引き伸ばされた頭部、極端に長い首、時にパステル・カラーに塗りつぶされた目、独特の赤茶色の使い方、彼の絵は一眼見て彼の絵と分かる本当のオリジネータだと思います。
常識なのかもしれませんが、これらが彫刻、特にアフリカのプリミティブな仮面や彫刻から着想を得ていることがよく分かりました。
基本的に Modigliani は彫刻家をめざしていたそうで、その夢破れて絵画に回帰したようです。

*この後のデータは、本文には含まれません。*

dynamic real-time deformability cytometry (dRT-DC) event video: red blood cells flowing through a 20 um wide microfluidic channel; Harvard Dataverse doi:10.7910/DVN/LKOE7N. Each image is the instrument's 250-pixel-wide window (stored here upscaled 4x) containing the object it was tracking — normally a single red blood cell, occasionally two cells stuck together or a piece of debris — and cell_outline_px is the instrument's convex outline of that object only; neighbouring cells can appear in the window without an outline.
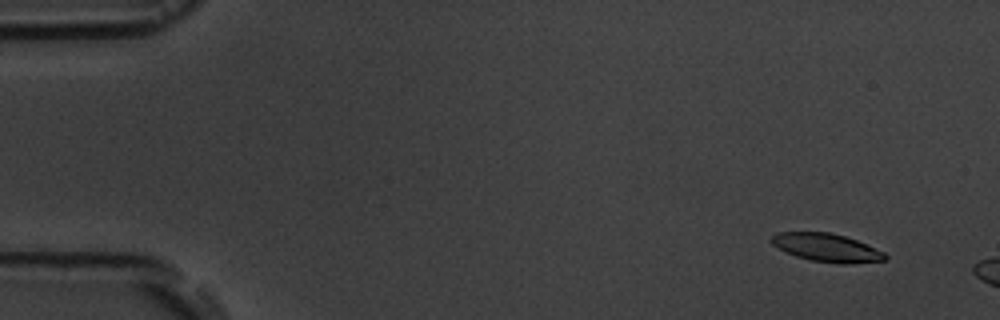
{"species": "common noctule bat (a hibernating species)", "species_latin": "Nyctalus noctula", "temperature_condition": "room temperature", "stored_images_in_passage": 3, "camera_frame_rate_fps": 3000, "um_per_image_px": 0.085, "animal": {"sex": "male", "body_mass_g": 19.5, "forearm_length_mm": 54.6}, "frame": {"image": 1, "passage_image": 1, "time_ms": 0.0, "image_size_px": [1000, 320], "cell_outline_px": [[888, 256], [884, 260], [844, 264], [840, 264], [812, 260], [796, 256], [772, 244], [768, 240], [772, 236], [780, 232], [828, 232], [844, 236], [856, 240], [884, 252]], "centroid_in_image_um": [70.26, 21.04], "position_along_channel_um": 14.7, "area_um2": 18.32}}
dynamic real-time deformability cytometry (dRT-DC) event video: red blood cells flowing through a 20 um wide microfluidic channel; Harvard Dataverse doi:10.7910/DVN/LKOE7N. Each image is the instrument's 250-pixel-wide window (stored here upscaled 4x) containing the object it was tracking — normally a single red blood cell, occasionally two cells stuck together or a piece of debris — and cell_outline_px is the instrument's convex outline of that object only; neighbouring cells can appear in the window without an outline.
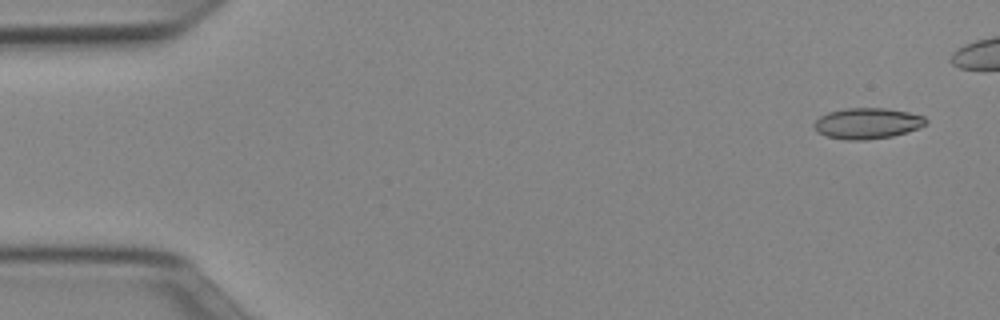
{"species": "Egyptian fruit bat (a non-hibernating species)", "species_latin": "Rousettus aegyptiacus", "temperature_condition": "cold", "stored_images_in_passage": 12, "camera_frame_rate_fps": 3000, "um_per_image_px": 0.085, "animal": {"sex": "female"}, "frame": {"image": 1, "passage_image": 3, "time_ms": 0.667, "image_size_px": [1000, 320], "cell_outline_px": [[928, 124], [920, 128], [892, 136], [864, 140], [844, 140], [828, 136], [816, 132], [812, 124], [820, 116], [828, 112], [844, 108], [888, 108], [908, 112], [924, 116], [928, 120]], "centroid_in_image_um": [73.73, 10.48], "position_along_channel_um": 11.3, "area_um2": 20.35}}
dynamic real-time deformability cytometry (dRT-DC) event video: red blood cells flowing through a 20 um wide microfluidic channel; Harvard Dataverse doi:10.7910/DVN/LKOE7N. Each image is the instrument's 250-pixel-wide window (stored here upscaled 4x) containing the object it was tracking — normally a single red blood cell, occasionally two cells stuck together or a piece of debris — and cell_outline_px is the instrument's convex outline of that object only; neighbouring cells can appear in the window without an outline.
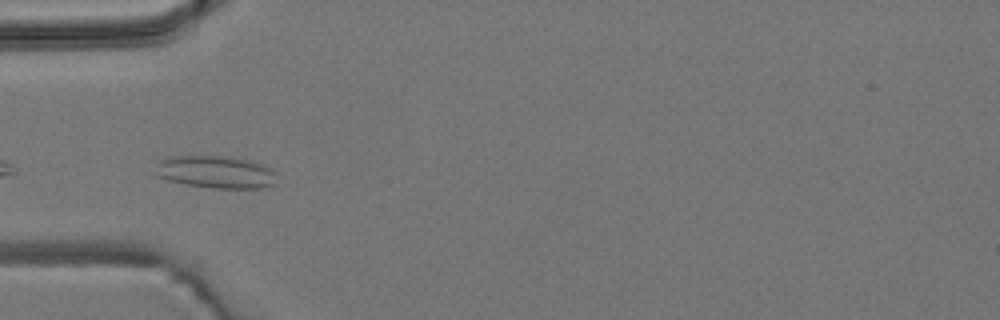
{"species": "common noctule bat (a hibernating species)", "species_latin": "Nyctalus noctula", "temperature_condition": "room temperature", "stored_images_in_passage": 36, "camera_frame_rate_fps": 3000, "um_per_image_px": 0.085, "animal": {"sex": "male", "body_mass_g": 19.2, "forearm_length_mm": 51.8}, "frame": {"image": 1, "passage_image": 6, "time_ms": 1.667, "image_size_px": [1000, 320], "cell_outline_px": [[276, 184], [260, 188], [212, 188], [188, 184], [168, 180], [152, 176], [160, 160], [164, 156], [232, 156], [248, 160], [272, 168]], "centroid_in_image_um": [18.28, 14.61], "position_along_channel_um": 66.7, "area_um2": 23.12}, "authors_computed_cell_mechanics": {"area_um2": 17.3689, "velocity_mm_per_s": 3.7683, "shape_relaxation_time_tau1_ms": 0.5459, "shape_relaxation_time_tau2_ms": 1.2617, "deformation_change_tau1": 0.0503, "deformation_change_tau2": 0.0614}}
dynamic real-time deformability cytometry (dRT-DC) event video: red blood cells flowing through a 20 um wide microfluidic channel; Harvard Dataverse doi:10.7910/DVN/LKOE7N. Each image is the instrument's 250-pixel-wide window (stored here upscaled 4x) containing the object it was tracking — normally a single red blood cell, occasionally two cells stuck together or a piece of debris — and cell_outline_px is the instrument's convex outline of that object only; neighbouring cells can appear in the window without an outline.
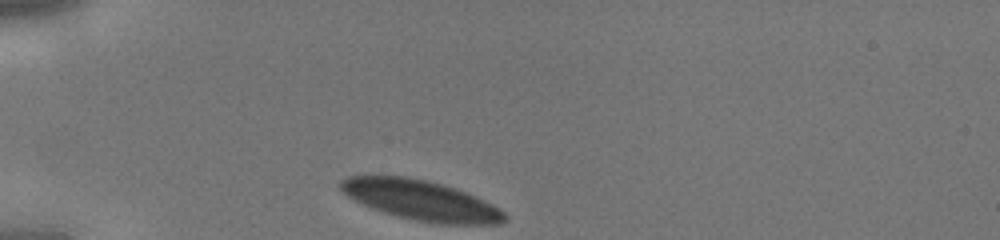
{"species": "human", "species_latin": "Homo sapiens", "temperature_condition": "cold", "stored_images_in_passage": 26, "camera_frame_rate_fps": 3000, "um_per_image_px": 0.085, "donor": {"sex": "male"}, "frame": {"image": 1, "passage_image": 1, "time_ms": 0.0, "image_size_px": [1000, 240], "cell_outline_px": [[508, 216], [500, 224], [440, 224], [416, 220], [396, 216], [372, 208], [348, 196], [340, 188], [340, 180], [348, 176], [408, 176], [428, 180], [464, 192], [484, 200], [500, 208]], "centroid_in_image_um": [35.79, 17.02], "position_along_channel_um": 49.2, "area_um2": 37.86}}
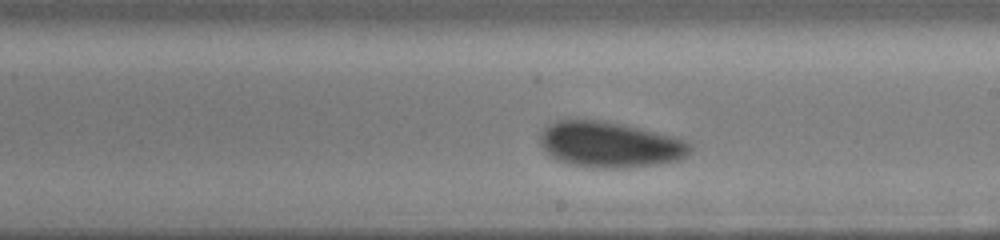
{"frame": {"image": 2, "passage_image": 15, "time_ms": 4.667, "image_size_px": [1000, 240], "cell_outline_px": [[692, 148], [688, 156], [680, 160], [656, 164], [624, 168], [592, 168], [572, 164], [556, 160], [540, 144], [540, 136], [544, 128], [548, 124], [556, 120], [600, 120], [624, 124], [672, 136], [684, 140], [692, 144]], "centroid_in_image_um": [51.85, 12.29], "position_along_channel_um": 237.1, "area_um2": 40.06}}
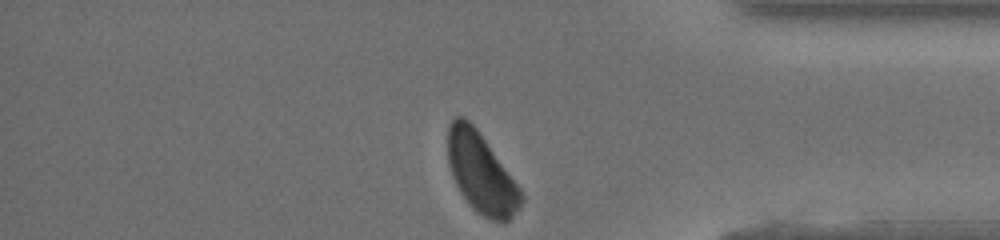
{"frame": {"image": 3, "passage_image": 26, "time_ms": 8.333, "image_size_px": [1000, 240], "cell_outline_px": [[524, 200], [512, 216], [504, 224], [492, 220], [476, 212], [472, 208], [460, 192], [456, 184], [448, 160], [448, 124], [456, 116], [464, 116], [476, 128], [520, 188], [524, 196]], "centroid_in_image_um": [40.9, 14.73], "position_along_channel_um": 394.3, "area_um2": 33.76}}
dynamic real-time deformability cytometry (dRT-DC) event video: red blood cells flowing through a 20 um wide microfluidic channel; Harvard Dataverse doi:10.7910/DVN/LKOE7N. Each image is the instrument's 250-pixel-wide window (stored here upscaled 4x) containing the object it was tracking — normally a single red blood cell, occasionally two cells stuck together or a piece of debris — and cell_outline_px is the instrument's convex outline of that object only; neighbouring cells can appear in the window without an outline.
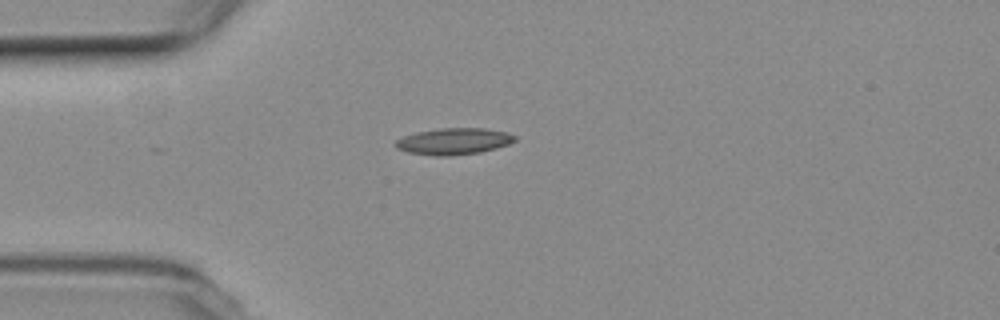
{"species": "common noctule bat (a hibernating species)", "species_latin": "Nyctalus noctula", "temperature_condition": "room temperature", "stored_images_in_passage": 9, "camera_frame_rate_fps": 3000, "um_per_image_px": 0.085, "animal": {"sex": "female", "body_mass_g": 19.3, "forearm_length_mm": 54.1}, "frame": {"image": 1, "passage_image": 1, "time_ms": 0.0, "image_size_px": [1000, 320], "cell_outline_px": [[516, 140], [508, 144], [496, 148], [480, 152], [452, 156], [432, 156], [408, 152], [396, 148], [392, 144], [396, 140], [404, 136], [416, 132], [440, 128], [488, 128], [508, 132], [516, 136]], "centroid_in_image_um": [38.56, 12.01], "position_along_channel_um": 46.4, "area_um2": 18.67}}
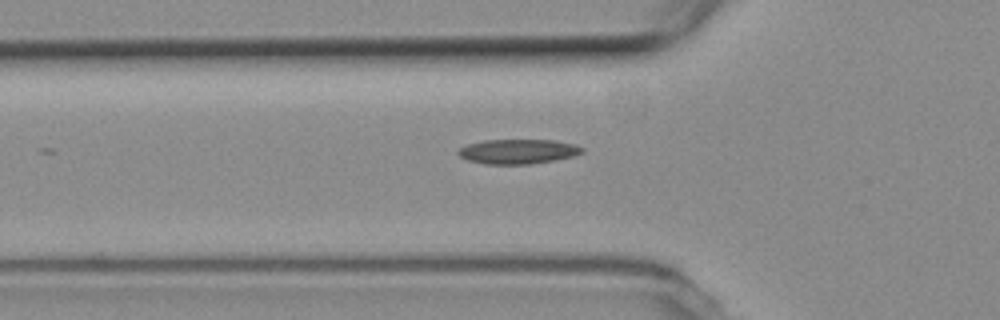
{"frame": {"image": 2, "passage_image": 5, "time_ms": 1.333, "image_size_px": [1000, 320], "cell_outline_px": [[584, 152], [572, 156], [556, 160], [532, 164], [484, 164], [468, 160], [460, 156], [456, 152], [460, 148], [468, 144], [484, 140], [552, 140], [576, 144], [584, 148]], "centroid_in_image_um": [44.05, 12.88], "position_along_channel_um": 81.8, "area_um2": 17.86}}
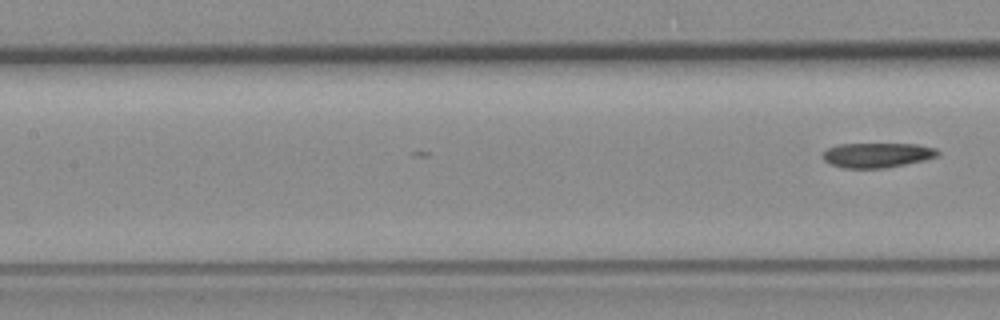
{"frame": {"image": 3, "passage_image": 9, "time_ms": 2.667, "image_size_px": [1000, 320], "cell_outline_px": [[940, 152], [936, 156], [924, 160], [884, 168], [844, 168], [832, 164], [824, 160], [820, 156], [828, 148], [840, 144], [916, 144], [936, 148]], "centroid_in_image_um": [74.54, 13.18], "position_along_channel_um": 132.9, "area_um2": 16.47}}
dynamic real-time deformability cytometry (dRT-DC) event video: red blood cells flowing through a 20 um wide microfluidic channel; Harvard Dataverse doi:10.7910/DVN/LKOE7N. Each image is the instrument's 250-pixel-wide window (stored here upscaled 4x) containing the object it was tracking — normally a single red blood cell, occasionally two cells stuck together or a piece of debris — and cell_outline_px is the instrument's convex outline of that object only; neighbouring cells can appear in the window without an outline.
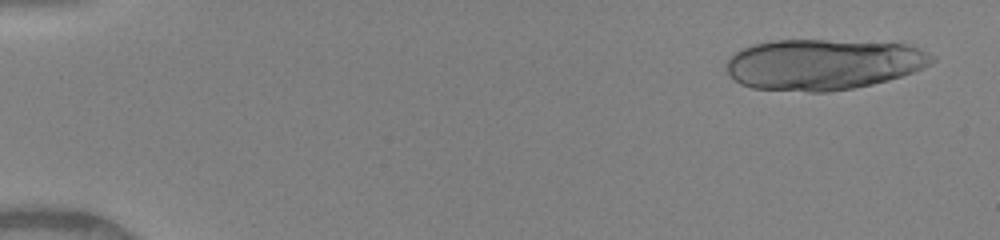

絵画に回帰したのが1914年で亡くなるのが1920年なので、ほんの数年に大量の傑作を生み出したことになります。
やっぱり、芸は量ですね。
それと、アフリカの民族工芸の影響も大きそうでした。
同時代の Picasso もアフリカに興味を持っていたように、時代の波に敏感だったのかもしれません。
彫刻への傾倒とアフリカ嗜好をうまく昇華させて独特の芸術に結実させていくところが、やはり天才なんでしょうね。
Amedeo Modigliani はエコール・ド・パリの一人のように言われますが、この展覧会では彼と同時代に生きた、パリに集まってきた若き芸術家の絵もたくさん取り上げています。
Pablo Picasso, Marie Laurencin, Andre Derain, Moïse Kisling.....
中でも一番良かったのは、Marc Chagall の絵でした。Modigliani とは同じユダヤ系で外国から来たという点で親交があったようです。
いわゆる Chagall 的な色彩が完成する前ですが、浮遊する人などはすでにオリジナリティの萌芽が見られます。
Modigliani も大きく感化されたことでしょう。
Jeanne Hébuterne の悲恋のストーリーも紹介されていて、それを知っての Jeanne Hébuterne の肖像を見ると感慨深いものがあります。